The law allows for an unlimited number of members and use of contracted employees on a three-month basis.
The newly elected administrator of one market said that for weeks they had been making contact with farm cooperatives in preparation for Monday, and could also buy from individual farmers and state farms and wholesale markets.
"I'm sure the public will benefit. The produce will be of better quality, there will be better service and people will go where the prices are the lowest," he said, asking his name not be used because he feared he would get into trouble for talking to a foreign journalist.
"There will be more competition and the winners will be those who do the best job," he said, adding, "everything will depend on us and we will have to look for merchandise wherever because if we don't we will not make anything."

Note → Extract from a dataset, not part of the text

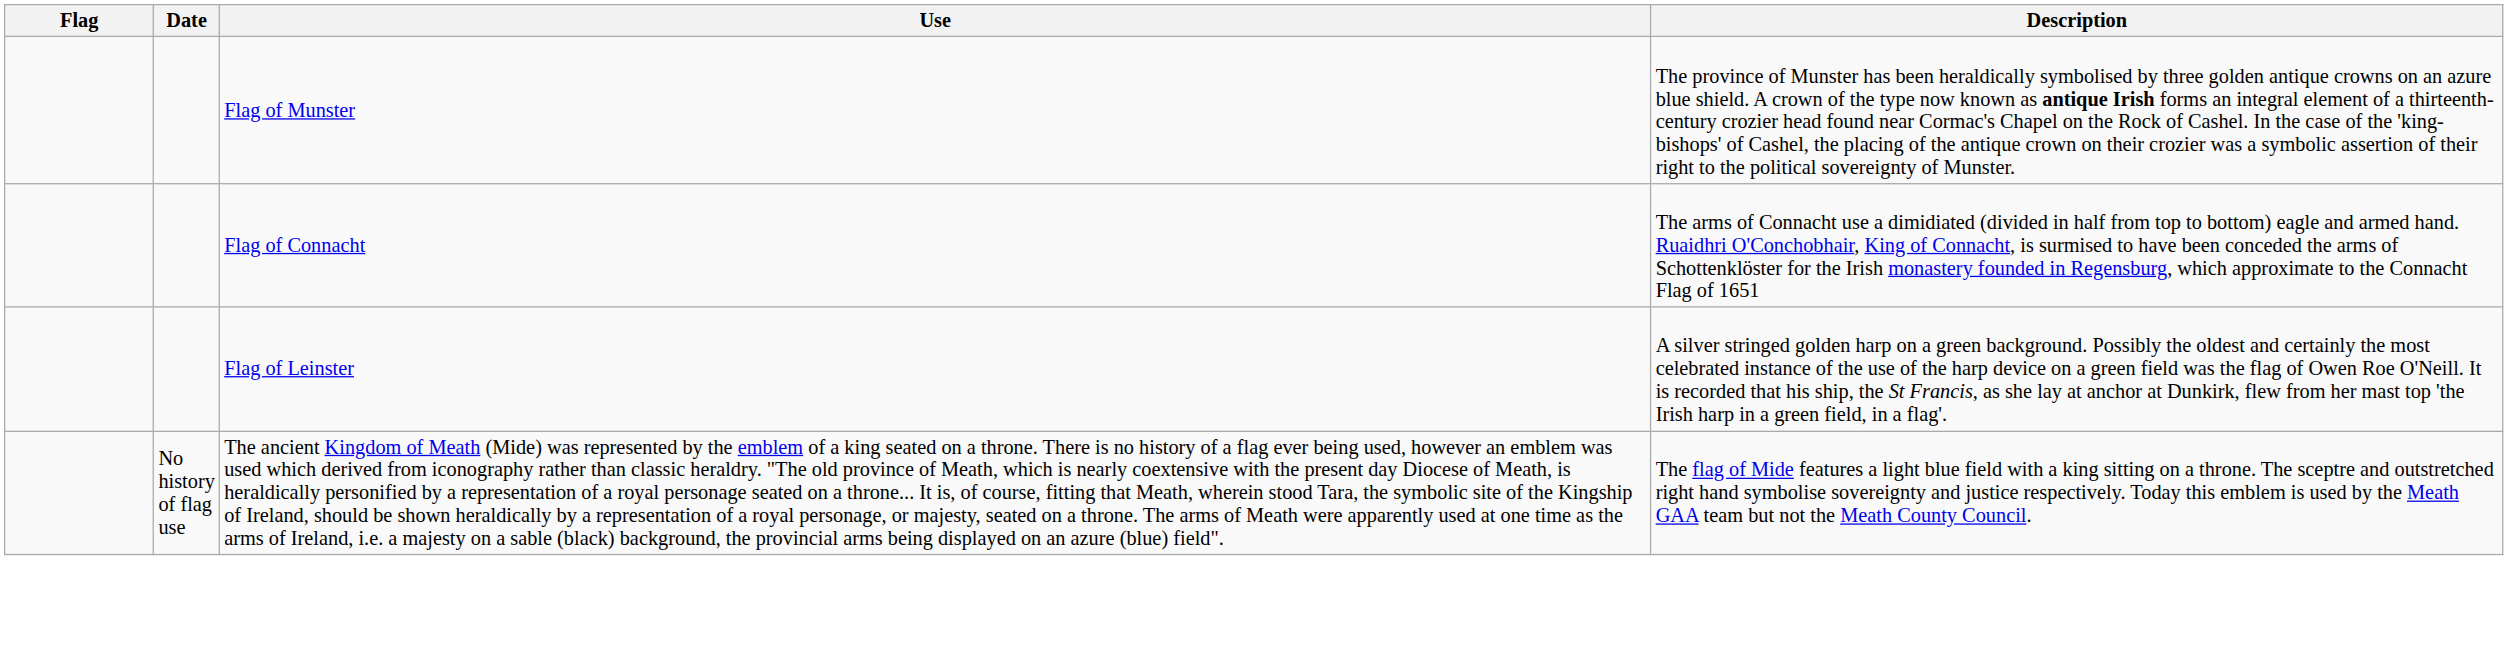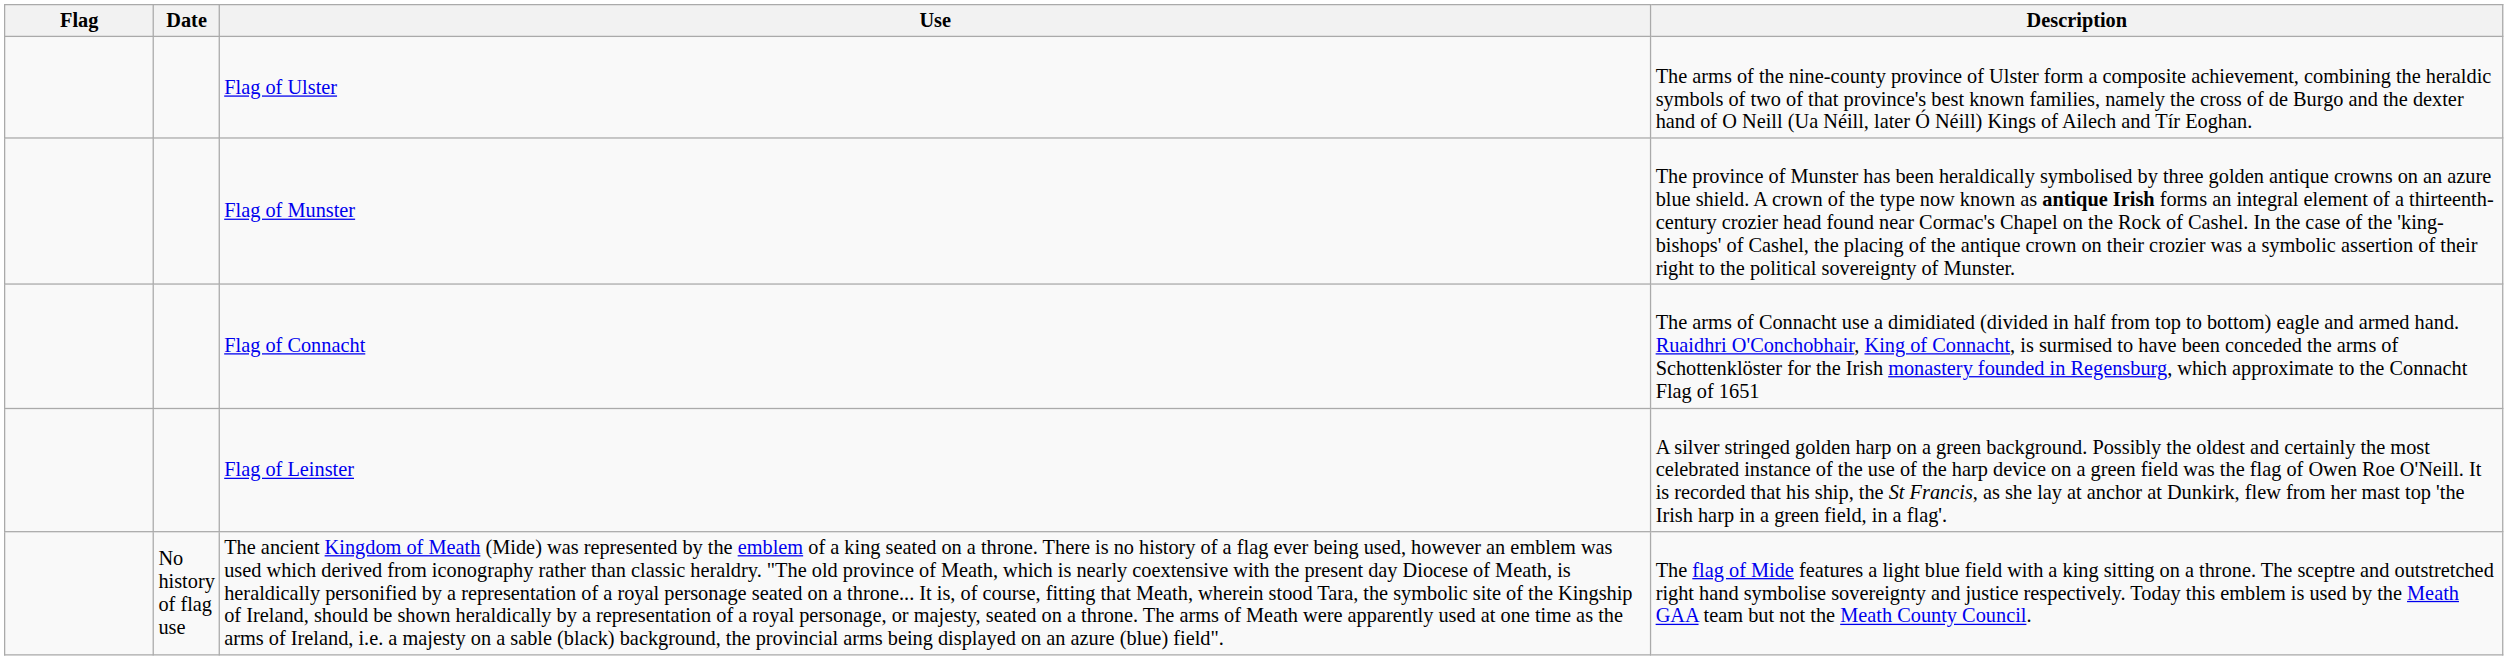+ row: Flag of Ulster | The arms of the nine-county province of Ulster form a composite achievement, combining the heraldic symbols of two of that province's best known families, namely the cross of de Burgo and the dexter hand of O Neill (Ua Néill, later Ó Néill) Kings of Ailech and Tír Eoghan.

Consumers appeared to support the measure, though some fretted over a possible increase in prices.
"They should have done this long ago," Soledad Martinez said as she shopped at the market on Saturday.
"Now there will be a greater variety and we will be treated better. I just hope prices decrease a bit and do not go up," she said.
Cuban authorities began discussing three years ago how to transform bankrupt small and medium-sized state businesses - plagued by pilfering, embezzlement and general inefficiency - into cooperatives.
The Communist Party adopted a sweeping five-year plan to "update" the economy in 2011, which included moving more than 20 percent of the state labor force of 5 million people into a new "non-state" sector of private and cooperative businesses.